Des voix ont accusé le pape François de protéger l’artiste slovène, dont il avait été proche à un certain moment. Certains ont également critiqué la lenteur des procédures ayant caractérisé la prise en charge de l’affaire par le Vatican.
26 juin 2024: le cardinal O’Malley met en garde le Vatican contre l’utilisation des œuvres de Rupnik
À l’approche de ses 80 ans, le président de la commission pontificale pour la Protection des mineurs, le cardinal Sean O’Malley, écrit aux responsables de la Curie romaine pour leur demander d’exercer une «prudence pastorale» concernant l’utilisation des œuvres du Père Marko Rupnik. «Nous devons éviter d’envoyer un message selon lequel le Saint-Siège serait indifférent à la détresse psychologique dont souffrent tant de personnes», écrit le cardinal américain dans un communiqué, alors que des dicastères de la Curie romaine utilisent encore dans leur communication des œuvres de ce prêtre autrefois très influent à Rome et proche du pape François.

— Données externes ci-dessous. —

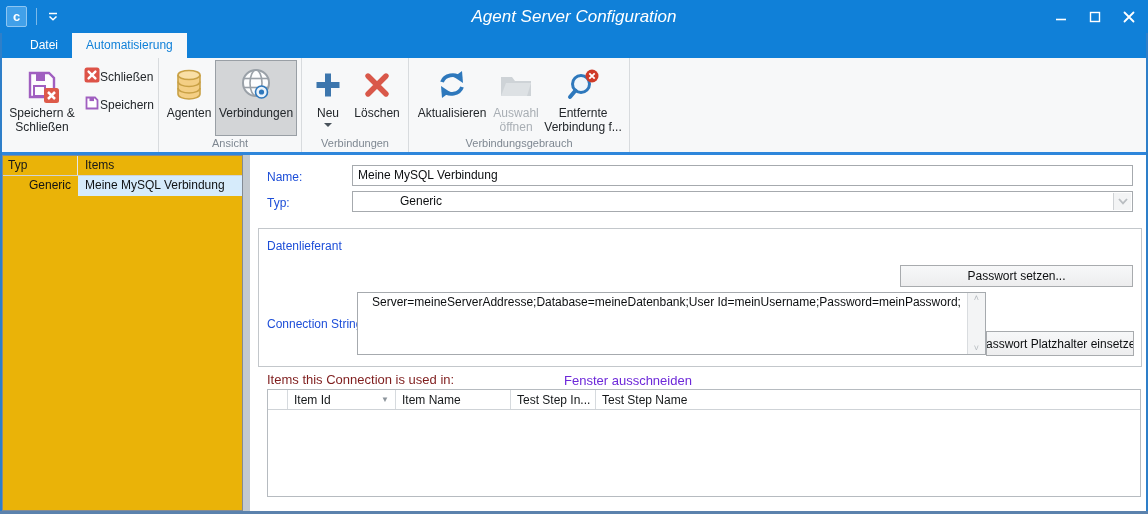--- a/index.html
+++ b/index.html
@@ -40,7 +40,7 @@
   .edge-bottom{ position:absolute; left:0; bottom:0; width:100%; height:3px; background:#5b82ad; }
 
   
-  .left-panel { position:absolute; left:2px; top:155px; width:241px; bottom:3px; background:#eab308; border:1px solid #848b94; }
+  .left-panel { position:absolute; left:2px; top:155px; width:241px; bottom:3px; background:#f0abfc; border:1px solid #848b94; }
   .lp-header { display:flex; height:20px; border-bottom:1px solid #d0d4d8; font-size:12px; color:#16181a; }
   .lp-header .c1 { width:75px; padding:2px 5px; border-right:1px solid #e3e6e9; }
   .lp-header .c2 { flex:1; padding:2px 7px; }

29 octobre 2024: premier rapport du Vatican sur les abus sexuels
Après deux ans de travail, la Commission pontificale pour la Protection des mineurs publie son premier rapport sur l’état de la lutte contre les abus dans l’Église catholique. Ce document de 95 pages, qui ne donne pas de chiffres sur le nombre de victimes ou de clercs pédocriminels, dénonce la lenteur dans la mise en place des procédures par les Églises locales et l’opacité dans le traitement des cas, notamment à Rome.
«L’Église a échoué» à protéger les plus vulnérables et «rien ne sera jamais assez pour réparer totalement» le mal infligé, admet, face aux victimes d’abus, le cardinal Seán Patrick O’Malley lors de la conférence de présentation du rapport. (cath.ch/imedia/cv/hl/rz)
La nouvelle de la mort du pape François a été annoncée à 9h45, par le cardinal Kevin Farrell, Camerlingue de la Chambre apostolique, depuis la Maison Ste Marthe. Le pape François est décédé en ce lundi de Pâques, 21 avril 2025.